TRIBUNE : Togo, AMK, adios !
Agbéyomé Mensah Kodjo. Tu es mort ! Après un court malaise. Tôt ce matin. Mort comme meurent les gens. J’ai toujours cru la mort si lointaine, ne frappant, par pudeur pour moi, que loin de moi. Loin de chez loin. Et quand elle tape ainsi à ma porte, à la nôtre, dans l’insoumission des doutes, dans la fragilité de l’exil, dans la palpitation de notre vulnérabilité, de la vulnérabilité, j’en doute. Puis elle crie fort. Je savais que de la vie, on n’en sort jamais vivant, mais je t’imaginais résistant, résistible, même face à la mort. A force de te voir vivre si bruyamment, je t’ai cru parfois, immortel. Comme si tant que tu vis, Kodjo, la mort reste vaincue. Au moins lointaine. Plutôt improbable. Je l’ai vécue à travers d’autres. Elle t’a fauché de ta haute silhouette. Sans crier gare.
Agbéyomé Mensah Kodjo est mort. En exil. Comme si dans le pacte inaudible et silencieux avec Mgr Kpodzro, tu devrais le suivre. On a souvent raillé ta présumée versatilité, je n’ai jamais douté de ta stridente loyauté. Ce combattant de 20 ans ton aîné pourtant est parti dans des conditions similaires, loin de tout. La mort étant un éloignement dans les limbes, y être emporté dans l’exil est un double éloignement. Eprouvante solitude pour le bon vivant que tu fus.

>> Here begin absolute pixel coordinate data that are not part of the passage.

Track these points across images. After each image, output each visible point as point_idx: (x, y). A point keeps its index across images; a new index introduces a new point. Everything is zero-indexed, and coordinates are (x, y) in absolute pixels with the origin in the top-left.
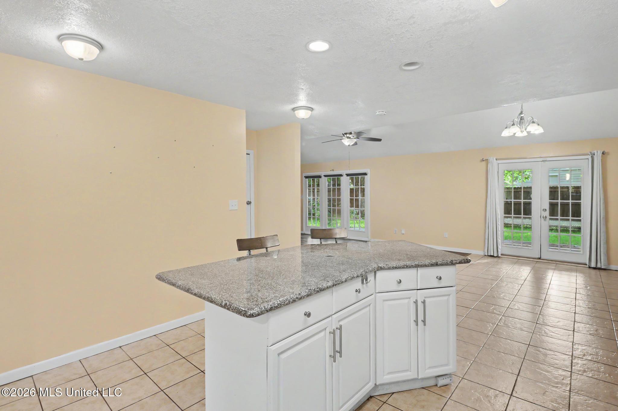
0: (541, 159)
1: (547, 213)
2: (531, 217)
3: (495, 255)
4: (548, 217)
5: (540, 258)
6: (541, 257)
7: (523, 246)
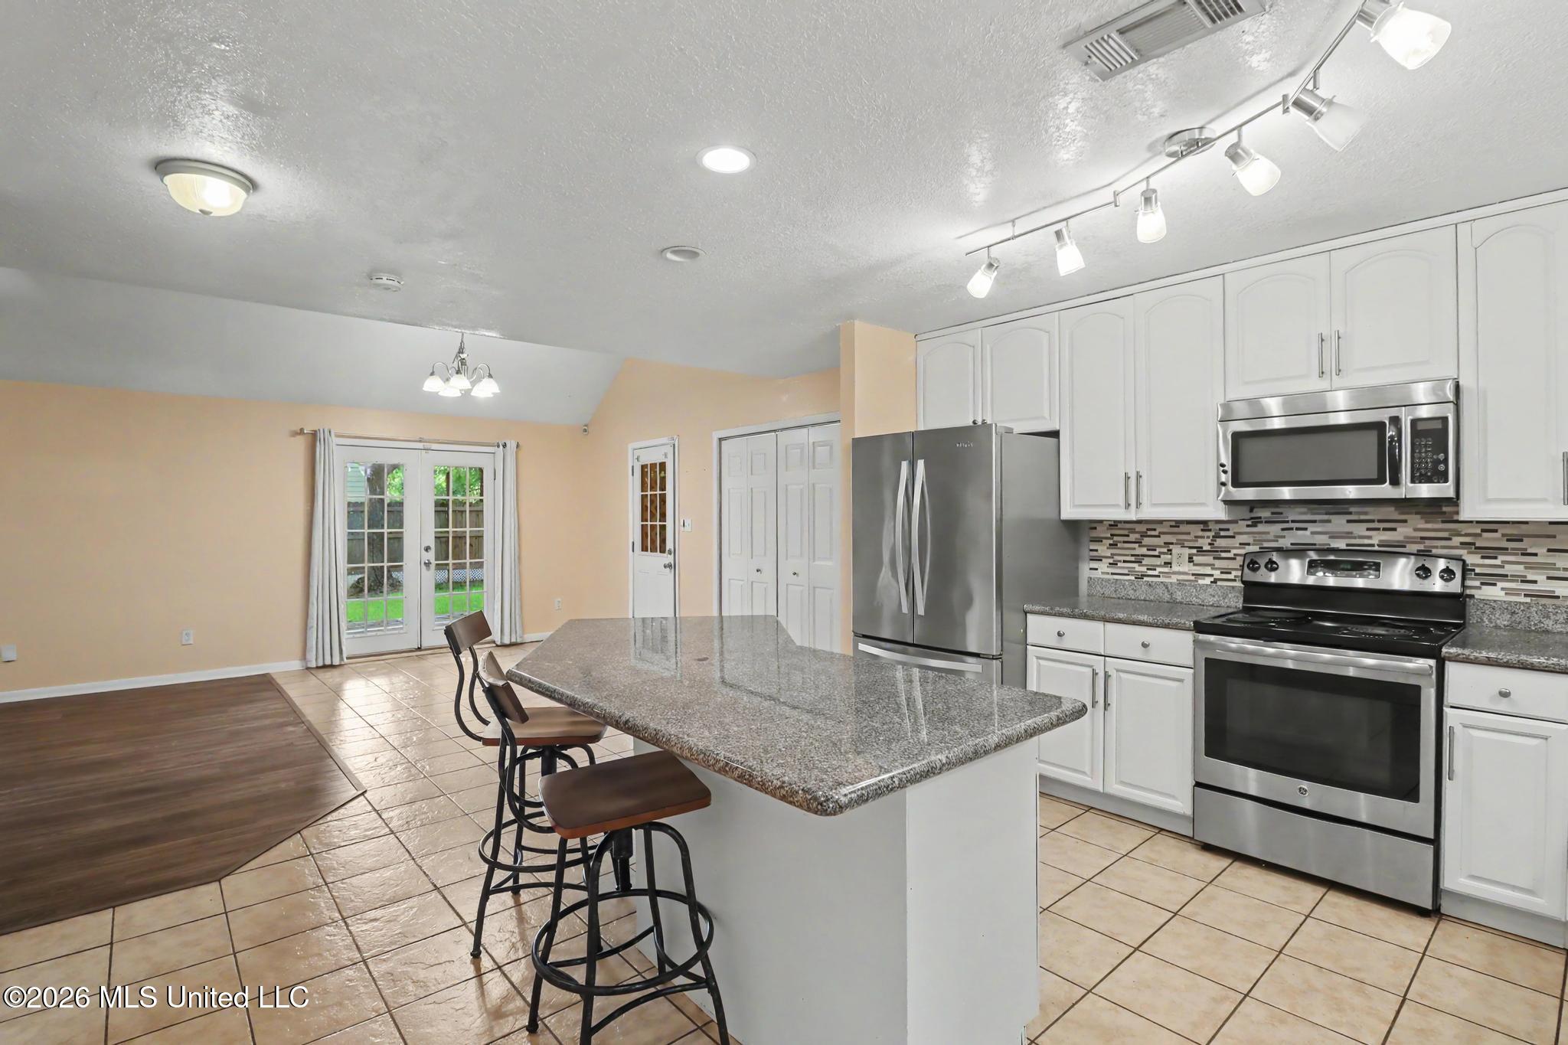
0: (420, 445)
1: (431, 556)
2: (402, 566)
3: (336, 662)
4: (434, 562)
5: (419, 649)
6: (423, 646)
7: (388, 630)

Tu incarnes un courage invincible, une obstination déterminée. Tu as sans doute eu tes égarements, en politique comme dans la vie. Mais depuis la dernière présidentielle où j’ai eu l’honneur de diriger la communication de ta campagne, tu es resté digne. Parfois incompris de nous tous, droit dans ce que, de bottes, il te restait. Tu es mort.
Je me souviens encore, après avoir raccroché avec Reckya Madougou, ancienne garde des sceaux du Bénin et conseillère de Faure Gnassingbé à l’époque, il y a trois ans, et qui m’annonçait ta mort, tu m’as appelé dans la foulée. « Outre-tombe » blaguais-tu, insistant pour qu’on en fasse un non-événement. Là, tu es mort, pour de vrai, pour de bon. Et que tu le veuilles ou pas, on en fera un événement. D’ailleurs, toute ta sacrificielle vie fut un long événement dont les commentaires échappaient à ton bon vouloir.

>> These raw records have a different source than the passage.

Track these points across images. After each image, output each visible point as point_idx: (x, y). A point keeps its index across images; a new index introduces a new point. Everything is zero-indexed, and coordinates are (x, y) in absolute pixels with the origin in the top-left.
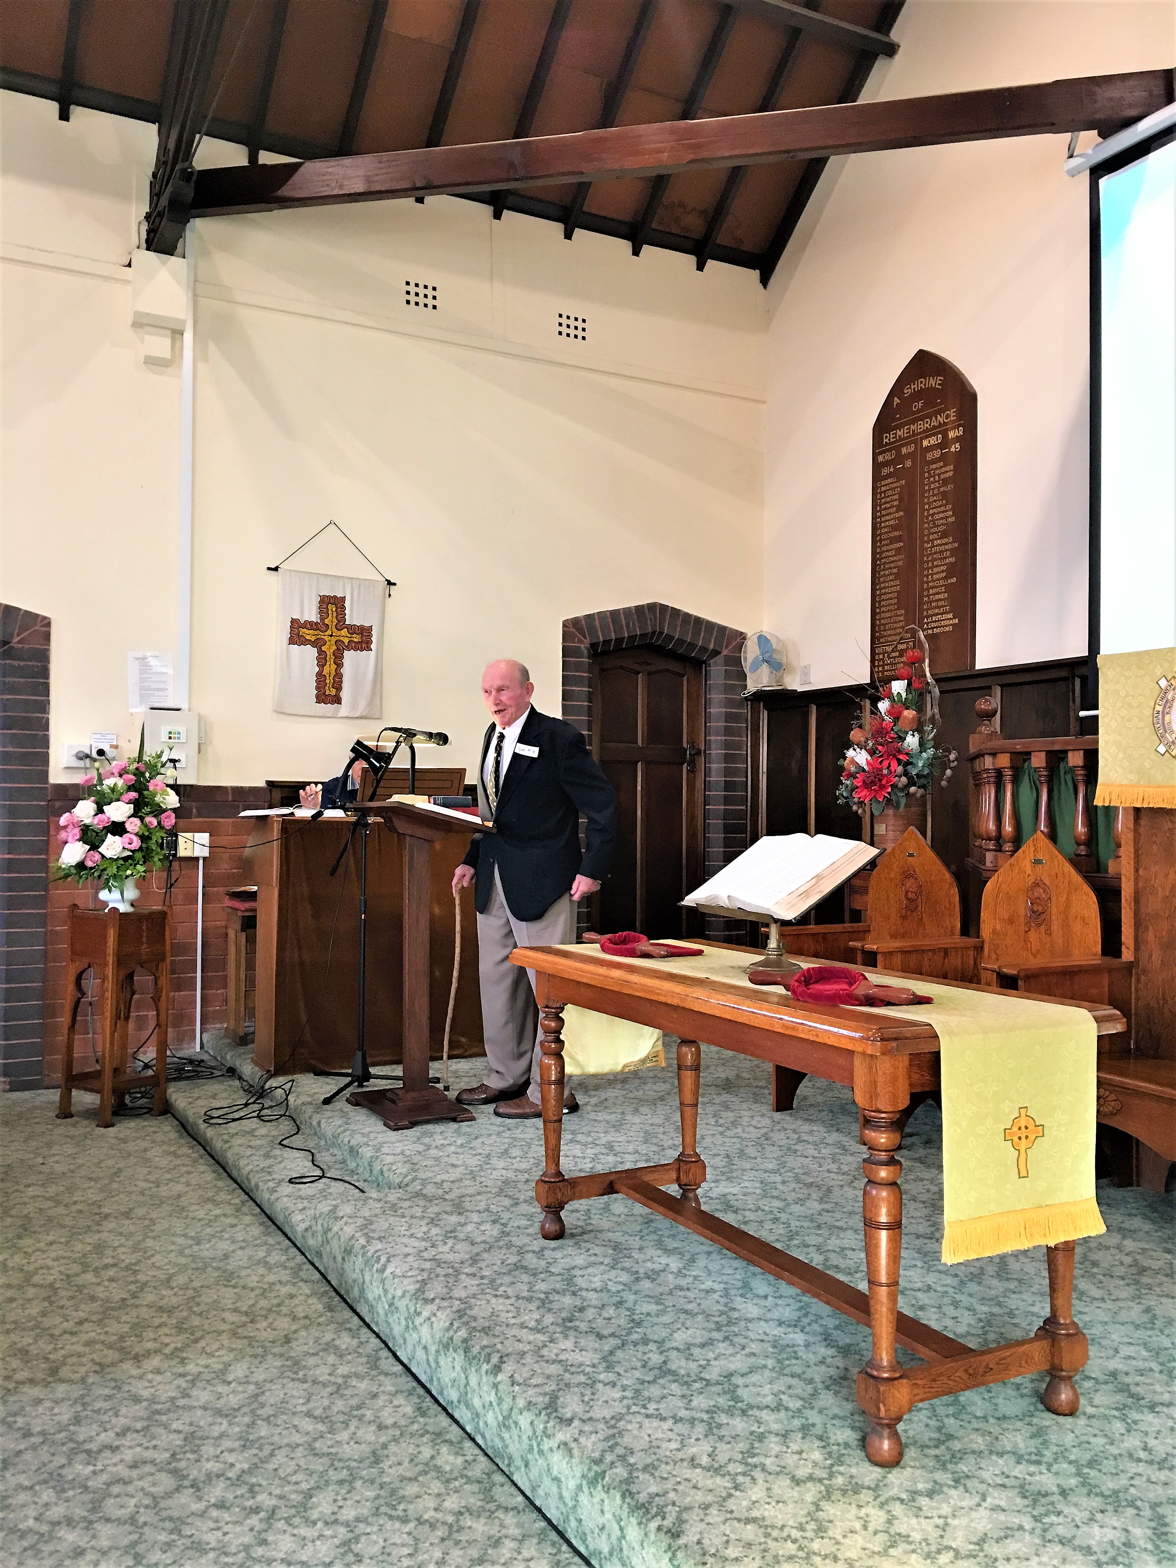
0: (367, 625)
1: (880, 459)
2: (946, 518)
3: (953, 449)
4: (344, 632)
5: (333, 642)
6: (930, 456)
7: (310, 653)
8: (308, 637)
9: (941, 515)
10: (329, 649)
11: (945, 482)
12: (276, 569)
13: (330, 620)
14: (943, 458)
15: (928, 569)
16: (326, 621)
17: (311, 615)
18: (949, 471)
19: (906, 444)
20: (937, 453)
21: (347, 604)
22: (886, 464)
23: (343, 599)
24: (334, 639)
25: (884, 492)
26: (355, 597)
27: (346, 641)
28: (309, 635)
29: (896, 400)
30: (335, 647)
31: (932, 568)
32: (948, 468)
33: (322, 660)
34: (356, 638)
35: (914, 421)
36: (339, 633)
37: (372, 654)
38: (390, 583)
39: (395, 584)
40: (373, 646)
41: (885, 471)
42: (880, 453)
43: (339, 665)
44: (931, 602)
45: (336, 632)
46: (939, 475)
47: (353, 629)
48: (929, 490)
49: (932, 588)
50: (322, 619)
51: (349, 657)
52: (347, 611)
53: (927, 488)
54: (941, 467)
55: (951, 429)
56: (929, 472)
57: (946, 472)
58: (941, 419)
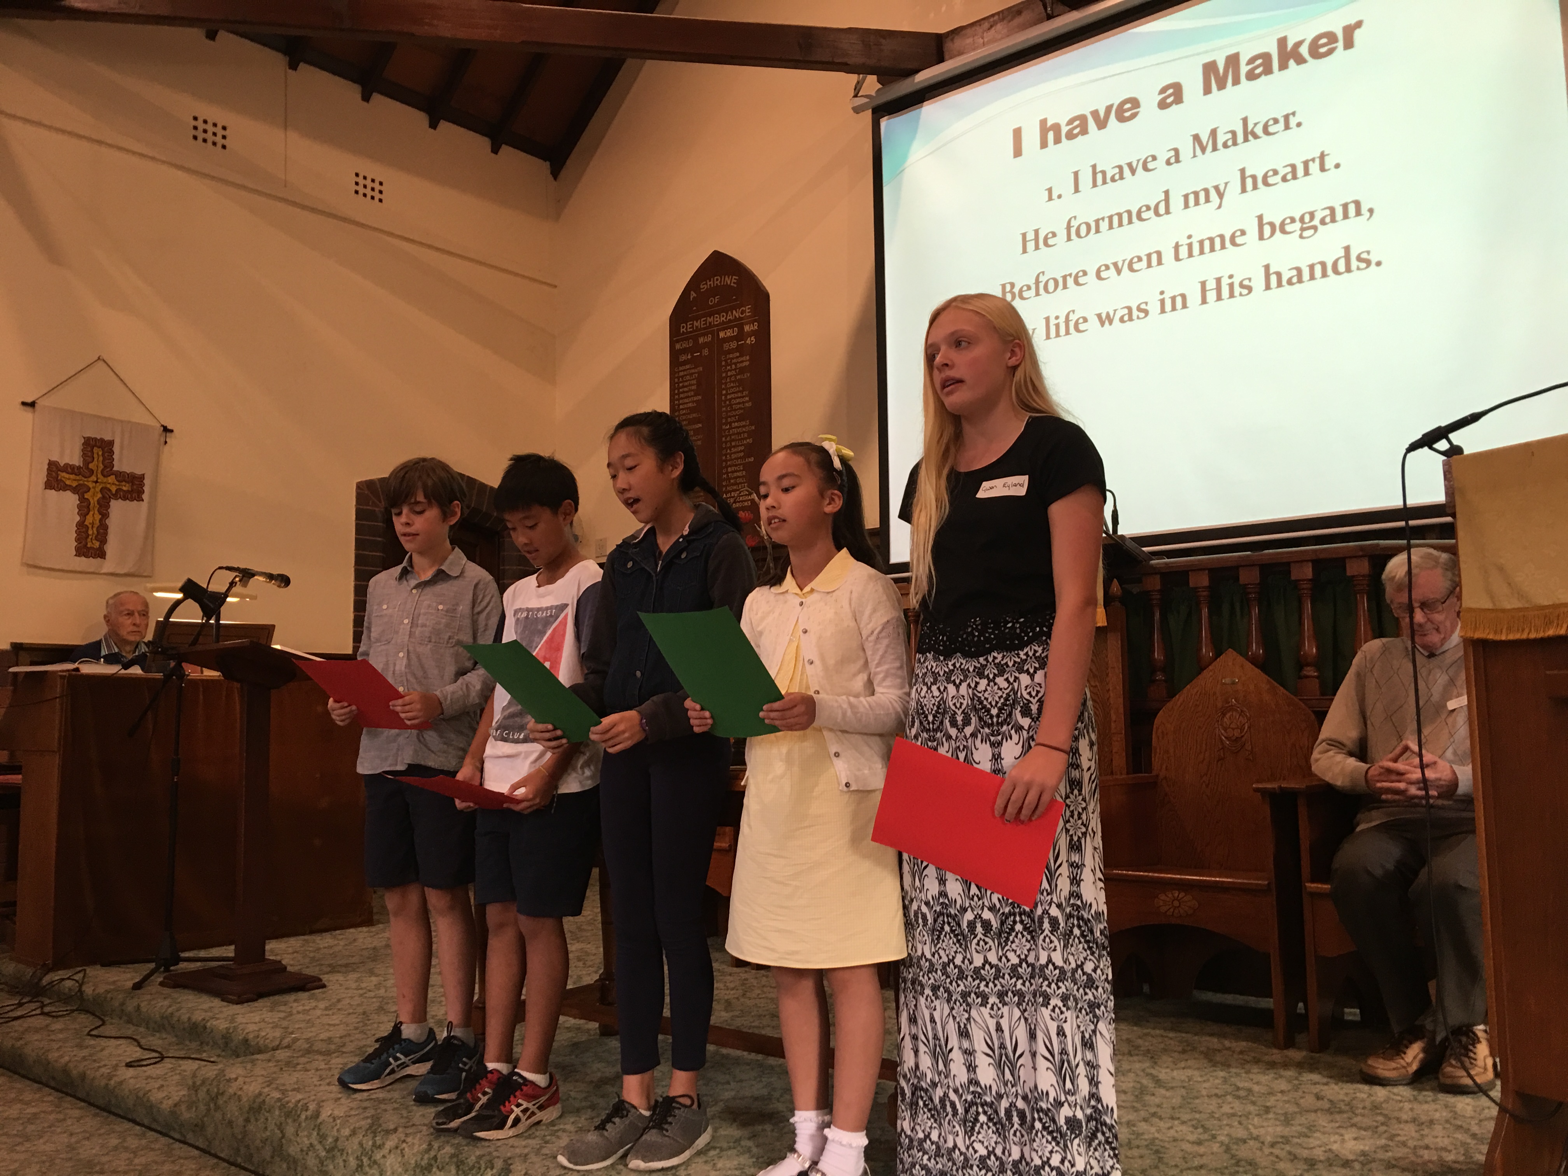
0: (138, 472)
1: (678, 346)
2: (743, 403)
5: (98, 490)
6: (726, 347)
7: (70, 500)
8: (68, 482)
9: (738, 401)
10: (94, 497)
11: (742, 371)
12: (32, 405)
13: (96, 465)
14: (739, 349)
15: (726, 448)
16: (91, 466)
17: (74, 458)
18: (746, 361)
19: (704, 335)
20: (734, 345)
21: (116, 449)
22: (684, 351)
23: (111, 443)
24: (99, 487)
25: (682, 377)
26: (126, 443)
27: (114, 489)
28: (70, 479)
29: (693, 294)
30: (100, 495)
31: (730, 448)
32: (744, 358)
33: (84, 508)
34: (126, 487)
35: (711, 315)
36: (105, 480)
37: (144, 505)
38: (166, 430)
39: (172, 431)
40: (145, 496)
41: (683, 358)
42: (678, 341)
43: (105, 515)
44: (729, 479)
45: (101, 478)
46: (735, 364)
47: (122, 477)
48: (727, 377)
49: (730, 466)
50: (86, 463)
51: (117, 507)
52: (116, 456)
53: (724, 375)
54: (737, 357)
55: (747, 324)
56: (726, 361)
57: (742, 362)
58: (736, 314)
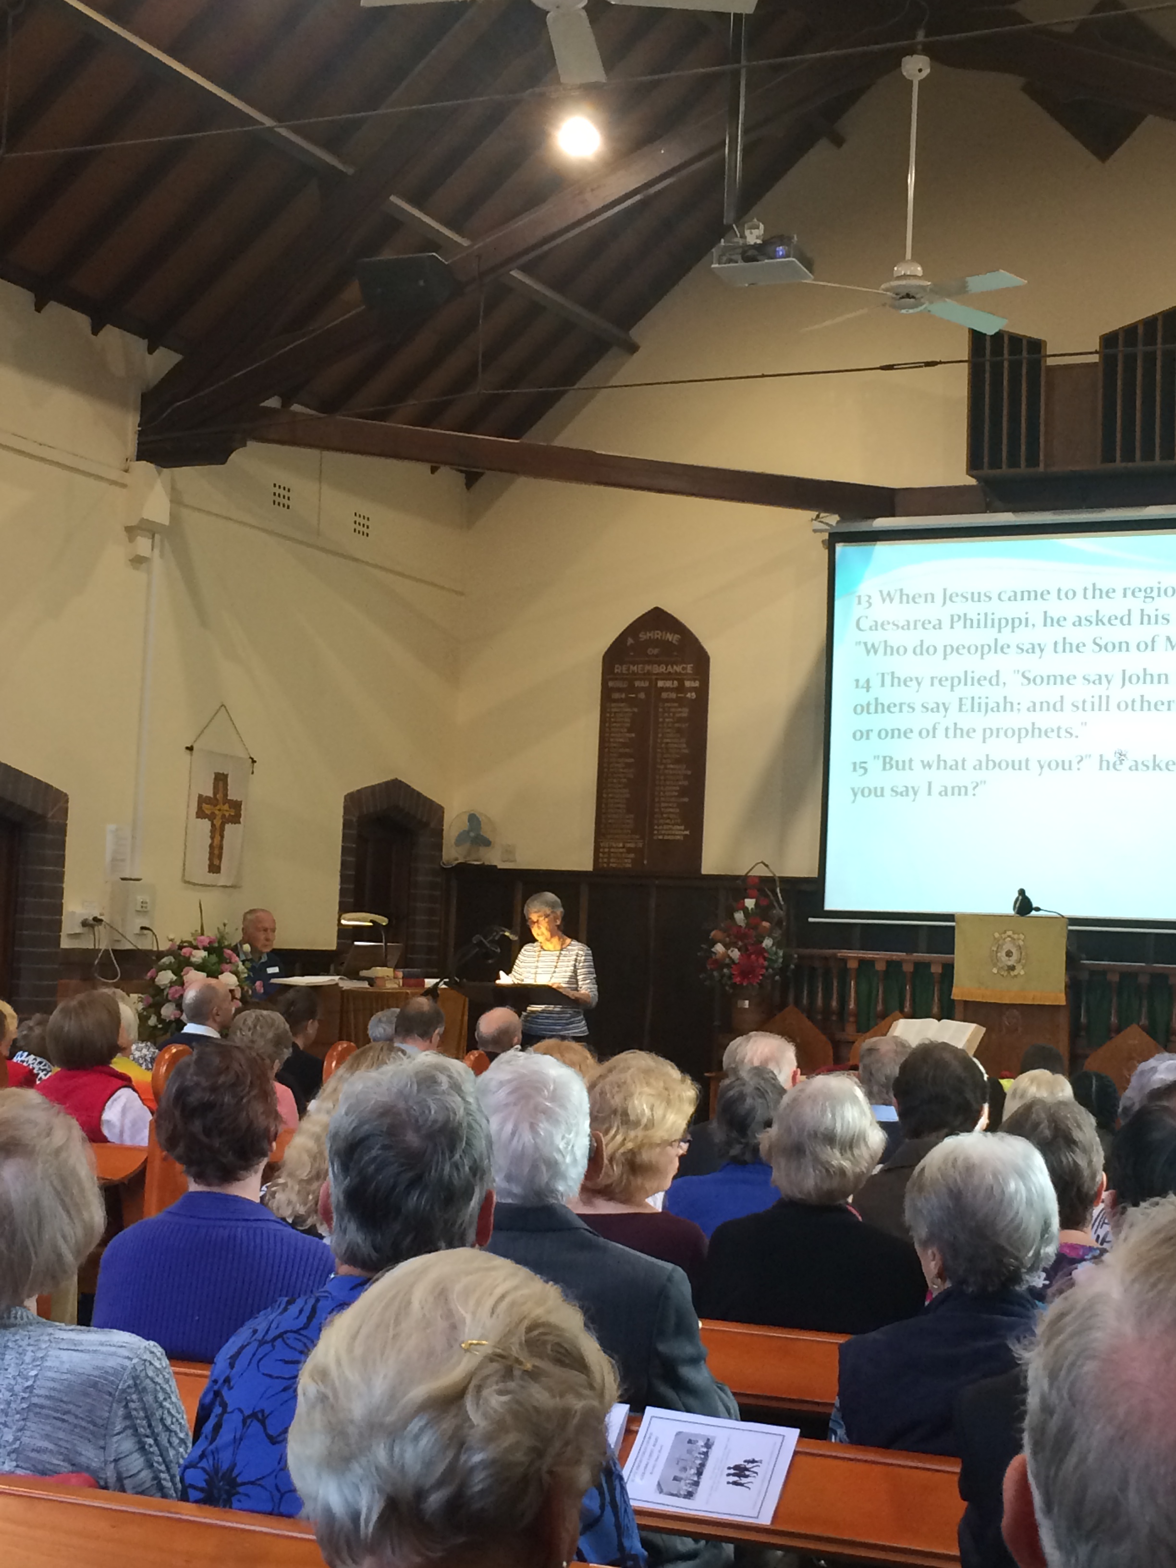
0: (239, 799)
1: (611, 684)
2: (680, 749)
3: (689, 695)
4: (226, 807)
5: (220, 816)
6: (664, 695)
7: (207, 825)
8: (206, 812)
9: (676, 746)
11: (680, 720)
12: (190, 749)
13: (219, 796)
14: (678, 700)
15: (660, 785)
17: (209, 791)
18: (685, 712)
19: (641, 679)
20: (673, 695)
21: (229, 781)
22: (618, 690)
23: (227, 776)
24: (220, 813)
25: (615, 713)
26: (233, 774)
27: (227, 814)
28: (207, 809)
29: (630, 641)
30: (220, 821)
31: (664, 786)
32: (683, 710)
33: (213, 833)
34: (233, 812)
35: (649, 663)
36: (223, 808)
37: (241, 827)
38: (253, 761)
40: (241, 820)
41: (616, 696)
42: (611, 679)
43: (222, 837)
44: (662, 813)
45: (221, 806)
46: (674, 713)
47: (231, 804)
48: (663, 723)
49: (664, 802)
50: (215, 794)
51: (228, 830)
52: (229, 788)
53: (661, 720)
54: (675, 707)
55: (688, 680)
56: (663, 708)
57: (681, 712)
58: (678, 669)
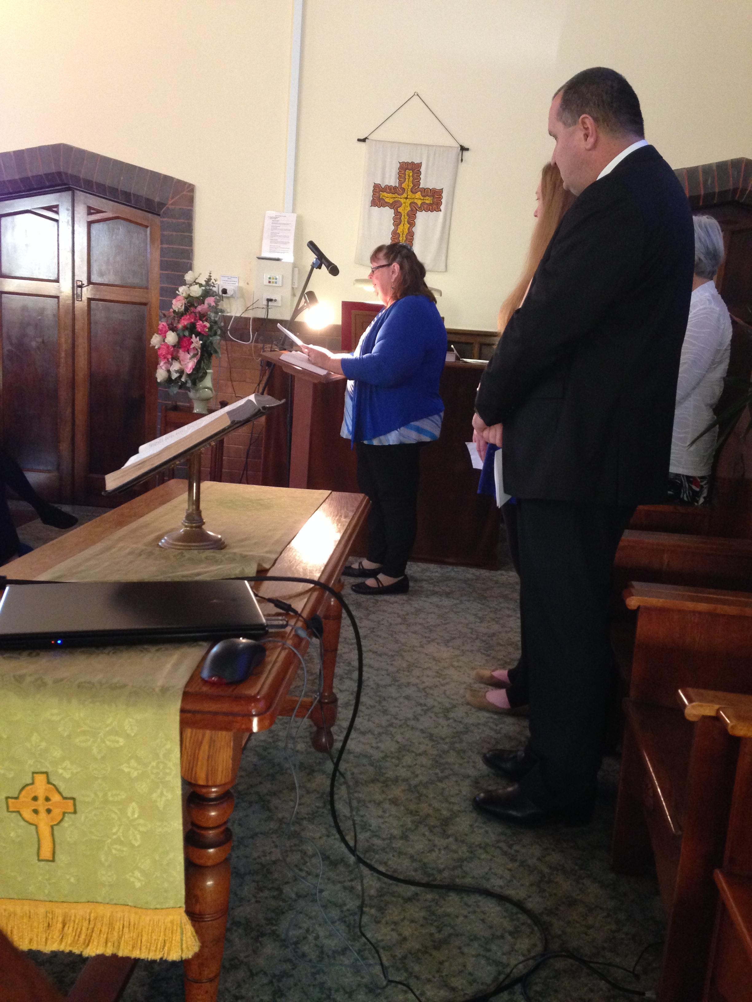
0: (438, 187)
4: (418, 195)
5: (408, 204)
7: (388, 213)
8: (387, 200)
10: (404, 209)
12: (364, 140)
13: (408, 184)
16: (403, 186)
17: (392, 180)
21: (423, 170)
23: (419, 165)
24: (409, 201)
26: (430, 164)
27: (419, 202)
28: (388, 197)
30: (409, 209)
33: (397, 221)
34: (428, 200)
36: (413, 196)
37: (441, 214)
38: (463, 149)
39: (467, 149)
40: (442, 207)
43: (412, 224)
45: (410, 195)
47: (426, 192)
50: (401, 183)
51: (422, 217)
52: (422, 176)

Tu voulais mourir à Tokpli, dans ta belle et coquette maison, après avoir été président du Togo, pour réparer, ce que directement ou indirectement, tu as contribué à construire. Tu ne seras pas président, tu auras juste été digne. Je ne sais pas s’il vaut mieux être digne que président, j’aurais voulu te poser la question. Et tu répondrais de ta voix rendue rauque par quelques « crachantes » insistances que lui impose le tabac, « je veux rester digne ». Tu serais resté digne, jusqu’à la mort. Tu as résisté aux alléchantes propositions pour le rester.
Et ce soir, sinon depuis les profondeurs de la nuit dernière, Mgr Philippe Kpodzro t’aurait dressé la table de la Félicité Céleste, buvant au Calice éternel. Je ne sais pas s’il y a du tabac dans le hall d’attente de Saint Pierre, mais je parie qu’on y rit, aux éclats, comme tu aimes le faire pour camoufler tes doutes. Saint Pierre avalait peut-être quelques bouffées de la pipe romaine, pipe à laquelle tu as toujours préféré des cigarettes, jusqu’à ce matin, casser la pipe. Point de doute là-haut, même si en apprenant ta mort ce midi, j’en ai douté. Je doute d’ailleurs encore, un peu, tu es mort. Comme d’autres avant toi, comme nous tous après toi. A bientôt!
Max-Savi Carmel, Le Mans, 03 Mars 2024.